ハーレイ君のロボット演技が完璧で素晴らしいです!!
母親モニカ役のフランセス・オコナーも凄くいい感じの女優さんなので
この母子のシーンは凄くいいんですが、子供はロボット‥。
しかももう助からないと思っていた夫婦の息子が序盤で帰って来るので
モニカに捨てられてデイビッドの辛い旅路が展開されることになる。
モニカの行動は酷いとも言えますが、
オコナーの演技でモニカが悪者までには見えないところが本作の救いでもあり、
逆にデイビッドにとっては救いが無いことにもなってしまいます。
労働やセックスの相手の対象だったロボット=人造人間に
‘人を愛する’という感情を初めて持たせたのがデイビッド。
冒頭のシーンで、ロボットにあたかも人間の感情を持たせることに対して倫理観を問うところがあるのが、現代における大きな社会問題を先取りしているといえます。

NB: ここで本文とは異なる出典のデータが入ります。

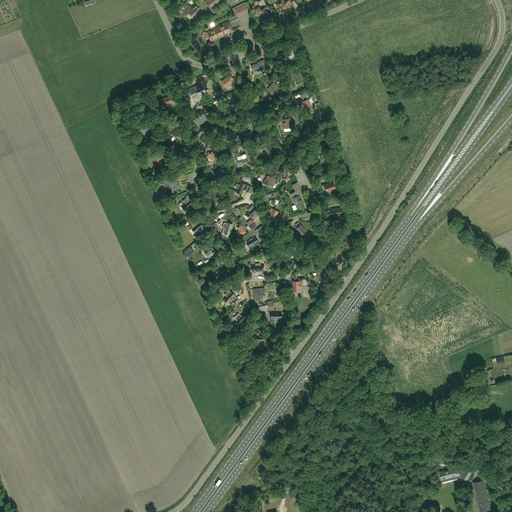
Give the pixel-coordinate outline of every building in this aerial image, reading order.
[(284,10),(292,3),(289,0),(288,0),(285,3),(283,0),(282,0),(276,5),(279,9),(281,7),(284,10)] [(245,4),(240,6),(243,12),(248,10),(245,4)] [(185,10),(183,7),(180,10),(181,12),(183,11),(186,15),(188,13),(191,16),(199,9),(196,6),(192,9),(190,5),(185,10)] [(265,7),(261,10),(258,7),(255,10),(261,18),(265,15),(267,17),(270,14),(272,12),(271,11),(269,12),(265,7)] [(233,30),(229,21),(218,26),(218,27),(207,32),(211,40),(217,37),(218,36),(224,33),(225,33),(227,32),(228,31),(229,32),(233,30)] [(291,56),(291,55),(288,49),(277,54),(279,57),(281,57),(281,58),(287,55),(288,58),(291,56)] [(258,63),(251,66),(253,72),(262,69),(261,65),(265,64),(264,60),(257,62),(258,63)] [(292,76),(294,81),(295,80),(296,84),(302,82),(299,73),(292,76)] [(231,81),(233,79),(230,75),(221,81),(225,88),(232,83),(231,81)] [(274,82),(267,89),(274,97),(281,91),(278,87),(277,88),(274,85),(276,84),(274,82)] [(197,85),(188,89),(191,95),(200,91),(197,85)] [(173,102),(170,96),(161,100),(163,106),(173,102)] [(308,99),(302,102),(303,105),(303,104),(307,113),(313,111),(308,99)] [(222,103),(224,110),(235,106),(232,100),(222,103)] [(193,121),(191,118),(188,120),(191,124),(193,123),(195,127),(207,120),(204,114),(193,121)] [(290,127),(289,119),(282,120),(283,128),(290,127)] [(254,130),(253,129),(255,129),(253,124),(252,125),(251,123),(246,124),(247,125),(245,126),(246,131),(248,130),(249,132),(254,130)] [(145,125),(145,126),(139,127),(141,133),(152,131),(151,124),(145,125)] [(307,126),(304,130),(301,133),(309,140),(315,133),(307,126)] [(223,132),(226,138),(235,135),(233,128),(223,132)] [(174,130),(171,134),(179,139),(180,137),(183,139),(185,135),(182,133),(181,135),(174,130)] [(267,155),(273,151),(269,143),(267,144),(266,142),(261,144),(263,147),(261,148),(265,156),(267,155)] [(153,156),(154,159),(156,158),(157,162),(166,160),(164,152),(157,153),(158,155),(153,156)] [(217,156),(215,158),(211,152),(207,155),(211,161),(214,159),(215,160),(214,160),(216,163),(220,160),(217,156)] [(238,152),(233,154),(235,160),(237,160),(237,163),(241,162),(242,163),(248,161),(245,154),(239,156),(238,152)] [(330,157),(325,152),(321,155),(322,156),(321,156),(321,157),(318,159),(322,163),(324,165),(328,161),(326,160),(330,157)] [(278,179),(276,178),(267,175),(266,179),(266,180),(264,183),(272,186),(273,182),(276,183),(278,179)] [(169,191),(180,188),(179,187),(179,188),(178,184),(180,183),(179,178),(167,182),(169,186),(168,186),(169,191),(168,191),(169,191)] [(235,187),(238,188),(236,192),(241,195),(244,189),(247,190),(248,186),(240,182),(239,185),(236,183),(235,187)] [(333,182),(321,186),(323,192),(335,188),(333,182)] [(292,185),(295,191),(290,194),(297,208),(304,205),(299,195),(302,193),(297,183),(292,185)] [(184,204),(181,206),(185,211),(194,204),(190,199),(189,199),(187,197),(182,201),(184,204)] [(245,214),(249,218),(257,211),(252,205),(247,210),(248,211),(245,214)] [(196,212),(193,208),(187,213),(190,216),(196,212)] [(272,209),(271,209),(269,212),(270,213),(268,217),(275,220),(279,212),(272,209)] [(251,219),(246,222),(248,226),(247,226),(250,230),(256,226),(252,221),(251,219)] [(195,233),(203,227),(199,222),(198,223),(197,222),(193,225),(192,223),(187,227),(189,230),(191,229),(195,233)] [(224,233),(229,235),(233,224),(227,222),(227,223),(224,222),(222,228),(224,228),(222,233),(224,233)] [(296,226),(295,226),(294,227),(297,230),(298,230),(302,235),(306,232),(300,225),(298,222),(295,225),(296,226)] [(255,236),(246,242),(250,249),(253,247),(253,249),(260,245),(255,236)] [(193,246),(196,250),(202,245),(199,241),(193,246)] [(206,254),(207,255),(214,249),(210,244),(203,250),(206,254)] [(285,254),(280,259),(284,264),(290,259),(285,254)] [(264,265),(260,265),(260,263),(255,264),(255,265),(251,265),(251,271),(262,271),(262,269),(264,269),(264,265)] [(220,275),(221,276),(225,272),(220,268),(213,276),(217,280),(220,276),(220,275)] [(316,275),(317,276),(314,276),(315,281),(318,280),(318,281),(324,280),(323,274),(324,274),(323,271),(315,273),(316,275)] [(299,279),(299,281),(293,281),(293,291),(300,291),(300,286),(303,286),(303,285),(306,285),(306,280),(303,280),(303,279),(299,279)] [(263,298),(262,296),(265,296),(264,288),(253,289),(254,300),(260,300),(260,299),(263,298)] [(232,290),(230,292),(229,290),(224,294),(226,296),(223,299),(224,299),(223,301),(225,304),(227,302),(228,303),(228,302),(229,303),(232,300),(231,299),(235,296),(233,294),(235,293),(232,290)] [(234,318),(236,320),(234,322),(239,326),(246,318),(242,314),(240,316),(238,313),(234,318)] [(254,335),(254,341),(257,341),(257,345),(262,345),(261,341),(265,341),(264,335),(254,335)] [(487,377),(491,376),(489,370),(480,373),(482,383),(488,381),(487,377)] [(439,472),(442,482),(457,478),(465,483),(472,472),(467,469),(465,472),(462,470),(458,471),(457,467),(439,472)] [(475,489),(478,502),(480,511),(490,509),(483,479),(474,481),(473,481),(475,489)]
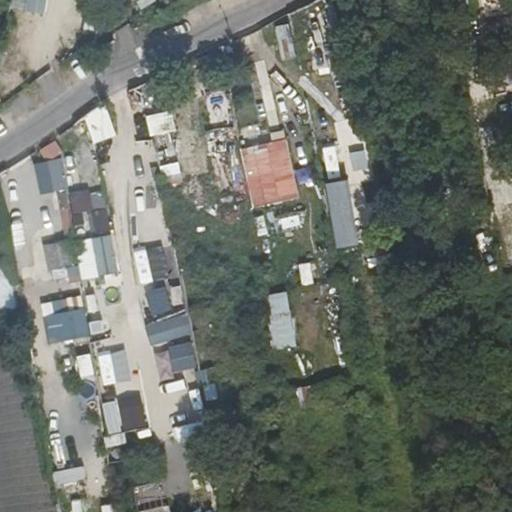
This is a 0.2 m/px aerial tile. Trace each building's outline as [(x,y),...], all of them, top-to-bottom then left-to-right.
[(325,0),(329,9),(345,2),(344,0),(325,0)] [(322,10),(323,31),(336,31),(335,10),(322,10)] [(276,27),(285,58),(296,55),(287,24),(276,27)] [(490,66),(511,59),(511,39),(482,47),(484,54),(488,53),(490,66)] [(488,53),(484,54),(470,57),(473,69),(490,66),(488,53)] [(95,143),(118,135),(108,105),(84,113),(95,143)] [(150,134),(180,130),(178,110),(148,113),(150,134)] [(325,149),(341,245),(370,240),(360,174),(342,177),(337,147),(325,149)] [(110,231),(107,188),(68,191),(65,158),(36,160),(39,192),(57,191),(58,207),(43,208),(45,223),(62,222),(63,235),(110,231)] [(257,193),(276,188),(272,170),(253,174),(257,193)] [(511,170),(502,171),(505,201),(511,200),(511,170)] [(0,243),(9,241),(4,213),(0,213),(0,243)] [(121,270),(112,231),(45,245),(54,285),(121,270)] [(141,282),(168,277),(163,245),(136,249),(141,282)] [(152,314),(186,304),(181,288),(168,292),(166,286),(146,292),(152,314)] [(0,310),(16,308),(13,293),(1,295),(0,288),(0,310)] [(265,294),(275,350),(299,346),(288,290),(265,294)] [(85,295),(43,301),(49,341),(90,336),(85,295)] [(185,311),(146,323),(152,346),(192,334),(185,311)] [(158,349),(163,374),(198,367),(193,342),(158,349)] [(94,360),(91,346),(75,352),(81,366),(94,360)] [(86,465),(55,470),(58,484),(88,479),(86,465)] [(164,480),(137,485),(141,511),(167,511),(169,511),(164,480)]
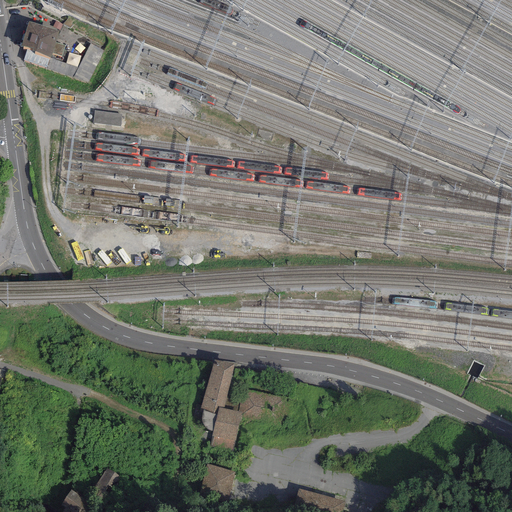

もう亡くなってしまいましたが、短い出番ながらロボットを作ったホビー教授を演じるウィリアム・ハートが素晴らしくて、このロボットを作ることが悪とは思えないところもポイントです。
その確たる理由も終盤ちゃんと語られます。
ジュード・ロウ演じるセックスロボットのジョーが登場してからは
デイビッドとジョーの逃避行になって
完全に二人(二体)の話になる展開のメリハリもいいです。
徐々にビジュアルが派手になっていくのもSF映画として面白いです。
マニアックな世界観というよりは、
けっこう目で見て楽しい未来の世界観になっているのがスピルバーグらしいと思いました。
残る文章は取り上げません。